HARVARD STUDENTS have been less tolerant on gay rights than on any other issue. Students who would not consider using racial epithets still belittle the efforts of gay activists; some show their intolerance by pelting gay students with food as they try to make announcements in dining halls. Yet the struggle for gay rights is fundamentally no different from the quest for minority rights. We hope 1981-82 will be remembered as the year when undergraduates abandoned their disrespect for and harrassment of gay students and instead mobilized with gays in their quest for a formal University policy forbidding discrimination on the basis of sexual orientation.
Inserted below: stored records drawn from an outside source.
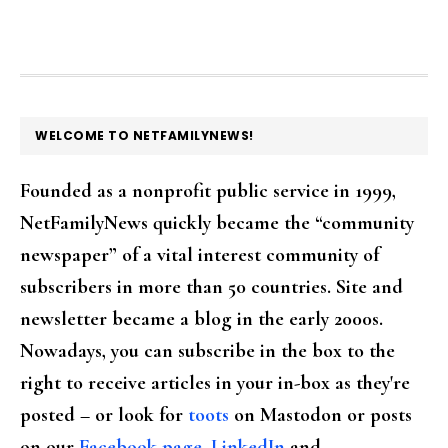
FOOTER
WELCOME TO NETFAMILYNEWS!
Founded as a nonprofit public service in 1999,
NetFamilyNews quickly became the “community
newspaper” of a vital interest community of
subscribers in more than 50 countries. Site and
newsletter became a blog in the early 2000s.
Nowadays, you can subscribe in the box to the
right to receive articles in your in-box as they're
posted – or look for
toots
on Mastodon or posts
on our
Facebook page
,
LinkedIn
and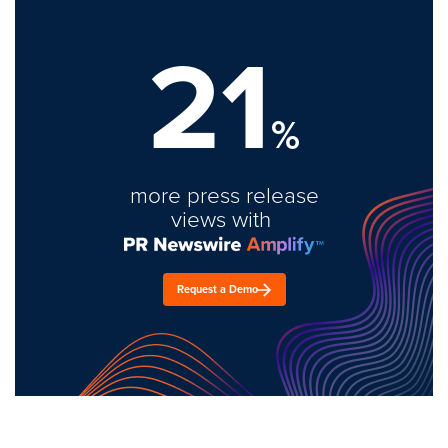
21
%
more press release
views with
Request a Demo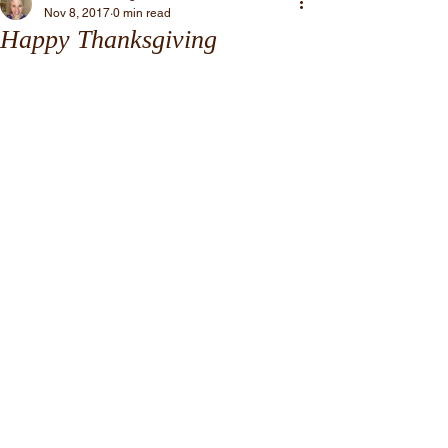
Nov 8, 2017
0 min read
Happy Thanksgiving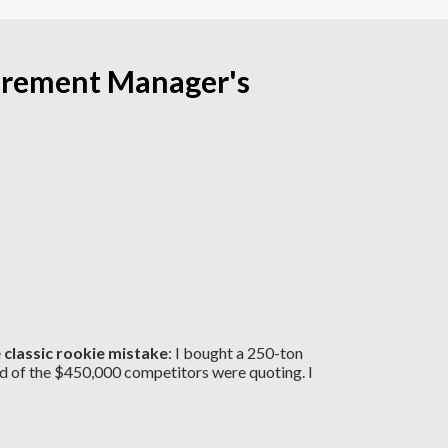
curement Manager's
e
classic rookie mistake
: I bought a 250-ton
d of the $450,000 competitors were quoting. I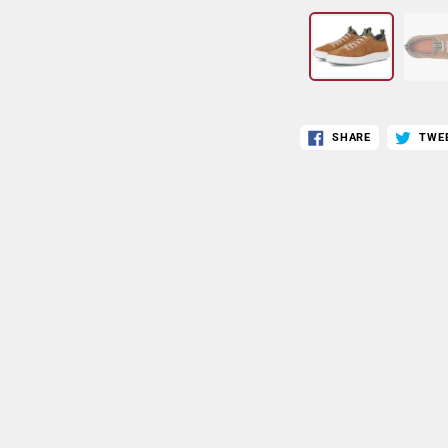
SHARE
TWE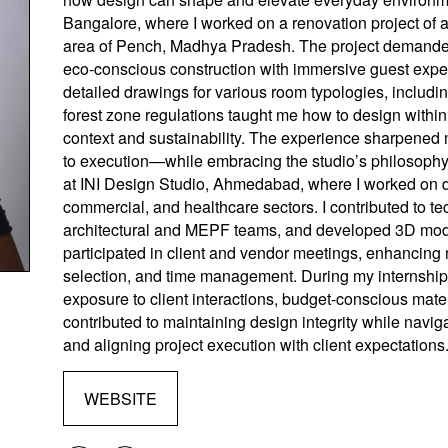
Bangalore, where I worked on a renovation project of a j
area of Pench, Madhya Pradesh. The project demanded
eco-conscious construction with immersive guest exper
detailed drawings for various room typologies, includi
forest zone regulations taught me how to design within s
context and sustainability. The experience sharpened m
to execution—while embracing the studio’s philosophy 
at INI Design Studio, Ahmedabad, where I worked on di
commercial, and healthcare sectors. I contributed to t
architectural and MEPF teams, and developed 3D mod
participated in client and vendor meetings, enhancing m
selection, and time management. During my internship
exposure to client interactions, budget-conscious mater
contributed to maintaining design integrity while naviga
and aligning project execution with client expectations
WEBSITE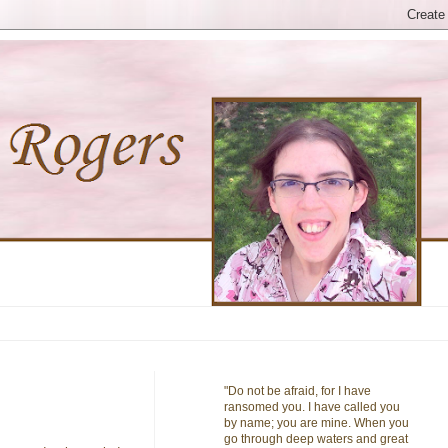
"Do not be afraid, for I have
ransomed you. I have called you
by name; you are mine. When you
go through deep waters and great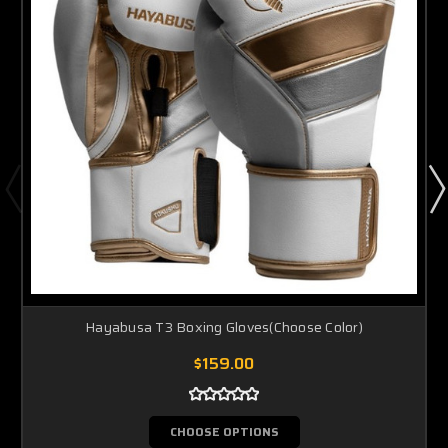
Hayabusa T3 Boxing Gloves(Choose Color)
$159.00
CHOOSE OPTIONS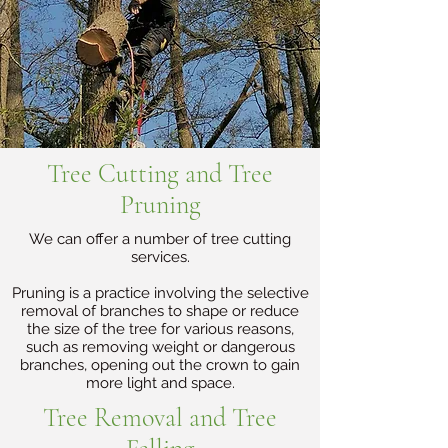
Tree Cutting and Tree
Pruning
We can offer a number of tree cutting
services.
Pruning is a practice involving the selective
removal of branches to shape or reduce
the size of the tree for various reasons,
such as removing weight or dangerous
branches, opening out the crown to gain
more light and space.
Tree Removal and Tree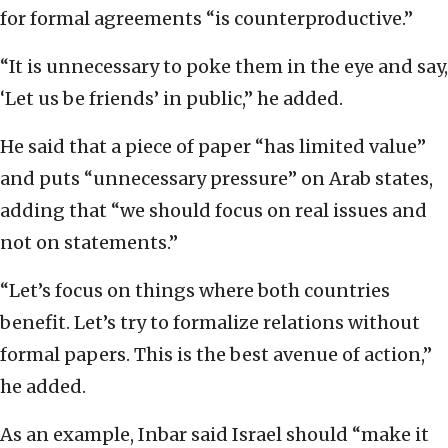
for formal agreements “is counterproductive.”
“It is unnecessary to poke them in the eye and say,
‘Let us be friends’ in public,” he added.
He said that a piece of paper “has limited value”
and puts “unnecessary pressure” on Arab states,
adding that “we should focus on real issues and
not on statements.”
“Let’s focus on things where both countries
benefit. Let’s try to formalize relations without
formal papers. This is the best avenue of action,”
he added.
As an example, Inbar said Israel should “make it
The Faculty Council quashed the request of the Gay Students Association (GSA) for such a policy late last spring; that denial came just months after administrators stopped the GSA from including leaflets in spring term registration packets by discovering a new policy forbidding student groups from distributing leaflets in the packets. In both cases, the University stopped GSA members from asserting their rights with particularly fallacious justification.

In denying the request for a formal non-discrimination policy, the council argued primarily that no such statute was necessary. Instead, members felt the statement that they issued deploring all harrasment on campus would suffice to quell gay students' fears. But clearly, as GSA leaders stressed later, a statement without a formal University policy does not make them feel secure on campus. Telling gay students in writing that the University believes in non-discrimination would hurt no one; in spurning such a reasonable request, the council rejected an attempt merely to help gays rise above second-class citizenship.

In spite of the defeat, the GSA has pledged to redouble its efforts to secure the non-discrimination policy, and has indicated it will seek a faculty member to propose the measure during a public Faculty meeting. That gesture would force all those who would deny the GSA its rights to come out of the closet. The Faculty should acknowledge the legitimacy of the GSA request by supporting it, and students--gay or straight--should join the fight by talking to professors and lobbying for the non-discrimination policy.

Already many straight students have come to the aid of the GSA; a petition of "Straights for Gays" collected hundreds of signatures favoring the GSA measure last spring. Now all students should mobilize behind the GSA. Without pressure from all students, the University's intolerance towards gay students will persist and a large segment of the community will be denied the rights it deserves.